Since 1988, the Government have established a number of schemes to provide financial support to people affected by that tragedy. The system has evolved in an ad hoc and incremental manner, now comprising five infection-focused schemes that operate according to their own individual criteria. In January 2011, this Government acknowledged the system then had shortcomings and introduced a number of improvements. Despite these improvements, there have been continued criticisms of the system, as reflected in the reports produced earlier this year by my right hon. Friend the Member for North East Bedfordshire (Alistair Burt) and by the all-party parliamentary group (APPG) for haemophilia and contaminated blood, and described by hon. Friends and Members across the House during the Backbench Business Committee debate held on 15 January 2015.

From listening to a range of views on the current system, it is apparent that there might be some people who are experiencing significant ill health which may result from their infection(s) who feel they are not well supported by the existing system. However, it is important to recognise there are elements of the current system which do find favour among the beneficiary community. The challenge for any future Government will be to identify the most appropriate way of targeting financial assistance, while ensuring that any system can be responsive to medical advances and is sustainable for Government in financial terms.

I thank both my right hon. Friend the Member for North East Bedfordshire (Alistair Burt) and the APPG for their reports, both of which we are considering carefully. It is with frustration and sincere regret that our considerations on the design of a future system have been subject to postponement while we awaited publication of Lord Penrose’s final report of his inquiry in Scotland.
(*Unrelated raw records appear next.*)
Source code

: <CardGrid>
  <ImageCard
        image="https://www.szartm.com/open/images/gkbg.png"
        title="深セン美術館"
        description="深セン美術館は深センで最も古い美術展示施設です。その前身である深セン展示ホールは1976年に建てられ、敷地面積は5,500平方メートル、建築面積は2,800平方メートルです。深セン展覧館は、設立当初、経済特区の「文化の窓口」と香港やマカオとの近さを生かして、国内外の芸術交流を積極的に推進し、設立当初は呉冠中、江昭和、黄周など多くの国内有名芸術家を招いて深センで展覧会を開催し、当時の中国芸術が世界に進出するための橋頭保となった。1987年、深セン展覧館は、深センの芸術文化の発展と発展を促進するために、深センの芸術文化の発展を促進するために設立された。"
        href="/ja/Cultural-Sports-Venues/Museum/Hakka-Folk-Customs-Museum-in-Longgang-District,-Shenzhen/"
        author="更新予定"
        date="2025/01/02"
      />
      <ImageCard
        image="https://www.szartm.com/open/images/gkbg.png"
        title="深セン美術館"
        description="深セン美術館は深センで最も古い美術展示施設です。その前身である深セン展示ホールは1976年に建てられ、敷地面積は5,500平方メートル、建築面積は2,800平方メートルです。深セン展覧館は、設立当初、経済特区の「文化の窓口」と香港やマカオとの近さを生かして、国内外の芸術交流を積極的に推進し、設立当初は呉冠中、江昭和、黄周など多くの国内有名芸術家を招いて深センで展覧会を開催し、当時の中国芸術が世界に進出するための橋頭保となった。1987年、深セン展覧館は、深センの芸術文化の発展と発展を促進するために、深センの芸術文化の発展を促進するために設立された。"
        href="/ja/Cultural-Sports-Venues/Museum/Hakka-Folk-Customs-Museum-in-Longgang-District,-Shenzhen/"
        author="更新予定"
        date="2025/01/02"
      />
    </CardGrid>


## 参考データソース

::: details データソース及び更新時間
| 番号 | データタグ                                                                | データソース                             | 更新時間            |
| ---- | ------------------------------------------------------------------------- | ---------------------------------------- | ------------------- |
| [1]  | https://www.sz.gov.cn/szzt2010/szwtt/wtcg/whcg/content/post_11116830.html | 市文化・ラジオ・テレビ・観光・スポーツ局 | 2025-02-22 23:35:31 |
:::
We had hoped to consult during this Parliament on reforming the ex-gratia financial assistance schemes, considering, among other options, a system based on some form of individual assessment. However, I felt that it was important to consider fully Lord Penrose’s report before any such consultation. Given its publication today, we clearly are not in a position to launch a consultation, on one of the last sitting days of this Parliament.

However, Lord Penrose’s report has now been published. It can be found on the inquiry website at: While it will be for the next Government to consider all of Lord Penrose’s findings, I would hope and fully expect proposals for improving the current complex payment system to be brought forward, with other UK health departments.

In the meantime I am pleased to announce that I will be allocating up to an additional one-off £25 million from the Department of Health’s 2015-16 budget allocation to support any transitional arrangements to a different payment system that might be necessary in responding fully to Lord Penrose’s recommendations. We intend this to provide assurances to those affected by these tragic events that we have heard their concerns and are making provision to reform the system.

Finally I can formally announce that, in line with our consistent policy of openness, we are now preparing for transfer to the National Archive remaining Department of Health documents relating to blood safety for the period from 1986 to 1995. These documents, which will be open for public scrutiny, will be followed by subsequent tranches of documents covering later years.

While I recognise that this statement does not immediately fulfil the desires of all who campaign on this matter, I hope that it signposts this Government’s positive direction on these matters.